[BEGIN Material provided]

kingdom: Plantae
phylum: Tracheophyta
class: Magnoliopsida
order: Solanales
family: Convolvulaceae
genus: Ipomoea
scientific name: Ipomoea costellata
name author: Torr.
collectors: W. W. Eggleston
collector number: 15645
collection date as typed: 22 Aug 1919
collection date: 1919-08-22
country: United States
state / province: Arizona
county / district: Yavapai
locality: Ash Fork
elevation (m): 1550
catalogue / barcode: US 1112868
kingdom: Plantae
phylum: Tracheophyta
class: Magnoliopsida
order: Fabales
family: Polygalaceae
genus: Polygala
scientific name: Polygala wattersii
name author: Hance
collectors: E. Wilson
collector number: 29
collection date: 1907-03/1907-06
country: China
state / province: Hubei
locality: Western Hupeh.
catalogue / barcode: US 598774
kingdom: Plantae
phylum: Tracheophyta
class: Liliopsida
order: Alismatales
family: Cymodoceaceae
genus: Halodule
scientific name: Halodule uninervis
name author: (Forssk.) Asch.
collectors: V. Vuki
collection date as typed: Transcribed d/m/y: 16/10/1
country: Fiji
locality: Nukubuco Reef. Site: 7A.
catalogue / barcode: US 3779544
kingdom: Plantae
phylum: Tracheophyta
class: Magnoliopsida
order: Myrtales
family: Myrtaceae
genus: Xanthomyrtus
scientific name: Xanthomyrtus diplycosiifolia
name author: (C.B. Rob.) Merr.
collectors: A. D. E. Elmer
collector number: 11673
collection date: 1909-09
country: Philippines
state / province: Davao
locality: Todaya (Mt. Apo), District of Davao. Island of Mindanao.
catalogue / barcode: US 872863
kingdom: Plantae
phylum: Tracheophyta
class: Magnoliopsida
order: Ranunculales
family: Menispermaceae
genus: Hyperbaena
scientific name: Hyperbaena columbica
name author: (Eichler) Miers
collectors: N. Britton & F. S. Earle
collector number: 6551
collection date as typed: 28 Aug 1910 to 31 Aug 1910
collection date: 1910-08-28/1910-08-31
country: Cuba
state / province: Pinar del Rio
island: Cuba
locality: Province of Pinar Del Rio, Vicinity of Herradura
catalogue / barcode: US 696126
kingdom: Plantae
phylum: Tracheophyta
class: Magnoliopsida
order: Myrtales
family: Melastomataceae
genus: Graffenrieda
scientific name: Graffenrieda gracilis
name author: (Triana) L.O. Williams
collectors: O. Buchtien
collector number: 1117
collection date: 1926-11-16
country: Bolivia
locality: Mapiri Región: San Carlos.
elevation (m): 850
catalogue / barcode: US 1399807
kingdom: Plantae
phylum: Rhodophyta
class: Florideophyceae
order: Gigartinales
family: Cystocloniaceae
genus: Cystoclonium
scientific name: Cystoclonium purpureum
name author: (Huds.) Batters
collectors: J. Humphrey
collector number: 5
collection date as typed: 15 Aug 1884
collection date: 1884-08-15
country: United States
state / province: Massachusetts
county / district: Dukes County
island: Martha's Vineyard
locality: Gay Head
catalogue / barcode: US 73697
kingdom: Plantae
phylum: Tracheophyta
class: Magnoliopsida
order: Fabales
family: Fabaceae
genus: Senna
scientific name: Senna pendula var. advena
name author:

[END Material provided]

§ **Your goal**
Copy every line of the records above word for word, keeping each field name and its value unchanged.

§ **Correct result**
kingdom: Plantae
phylum: Tracheophyta
class: Magnoliopsida
order: Solanales
family: Convolvulaceae
genus: Ipomoea
scientific name: Ipomoea costellata
name author: Torr.
collectors: W. W. Eggleston
collector number: 15645
collection date as typed: 22 Aug 1919
collection date: 1919-08-22
country: United States
state / province: Arizona
county / district: Yavapai
locality: Ash Fork
elevation (m): 1550
catalogue / barcode: US 1112868
kingdom: Plantae
phylum: Tracheophyta
class: Magnoliopsida
order: Fabales
family: Polygalaceae
genus: Polygala
scientific name: Polygala wattersii
name author: Hance
collectors: E. Wilson
collector number: 29
collection date: 1907-03/1907-06
country: China
state / province: Hubei
locality: Western Hupeh.
catalogue / barcode: US 598774
kingdom: Plantae
phylum: Tracheophyta
class: Liliopsida
order: Alismatales
family: Cymodoceaceae
genus: Halodule
scientific name: Halodule uninervis
name author: (Forssk.) Asch.
collectors: V. Vuki
collection date as typed: Transcribed d/m/y: 16/10/1
country: Fiji
locality: Nukubuco Reef. Site: 7A.
catalogue / barcode: US 3779544
kingdom: Plantae
phylum: Tracheophyta
class: Magnoliopsida
order: Myrtales
family: Myrtaceae
genus: Xanthomyrtus
scientific name: Xanthomyrtus diplycosiifolia
name author: (C.B. Rob.) Merr.
collectors: A. D. E. Elmer
collector number: 11673
collection date: 1909-09
country: Philippines
state / province: Davao
locality: Todaya (Mt. Apo), District of Davao. Island of Mindanao.
catalogue / barcode: US 872863
kingdom: Plantae
phylum: Tracheophyta
class: Magnoliopsida
order: Ranunculales
family: Menispermaceae
genus: Hyperbaena
scientific name: Hyperbaena columbica
name author: (Eichler) Miers
collectors: N. Britton & F. S. Earle
collector number: 6551
collection date as typed: 28 Aug 1910 to 31 Aug 1910
collection date: 1910-08-28/1910-08-31
country: Cuba
state / province: Pinar del Rio
island: Cuba
locality: Province of Pinar Del Rio, Vicinity of Herradura
catalogue / barcode: US 696126
kingdom: Plantae
phylum: Tracheophyta
class: Magnoliopsida
order: Myrtales
family: Melastomataceae
genus: Graffenrieda
scientific name: Graffenrieda gracilis
name author: (Triana) L.O. Williams
collectors: O. Buchtien
collector number: 1117
collection date: 1926-11-16
country: Bolivia
locality: Mapiri Región: San Carlos.
elevation (m): 850
catalogue / barcode: US 1399807
kingdom: Plantae
phylum: Rhodophyta
class: Florideophyceae
order: Gigartinales
family: Cystocloniaceae
genus: Cystoclonium
scientific name: Cystoclonium purpureum
name author: (Huds.) Batters
collectors: J. Humphrey
collector number: 5
collection date as typed: 15 Aug 1884
collection date: 1884-08-15
country: United States
state / province: Massachusetts
county / district: Dukes County
island: Martha's Vineyard
locality: Gay Head
catalogue / barcode: US 73697
kingdom: Plantae
phylum: Tracheophyta
class: Magnoliopsida
order: Fabales
family: Fabaceae
genus: Senna
scientific name: Senna pendula var. advena
name author:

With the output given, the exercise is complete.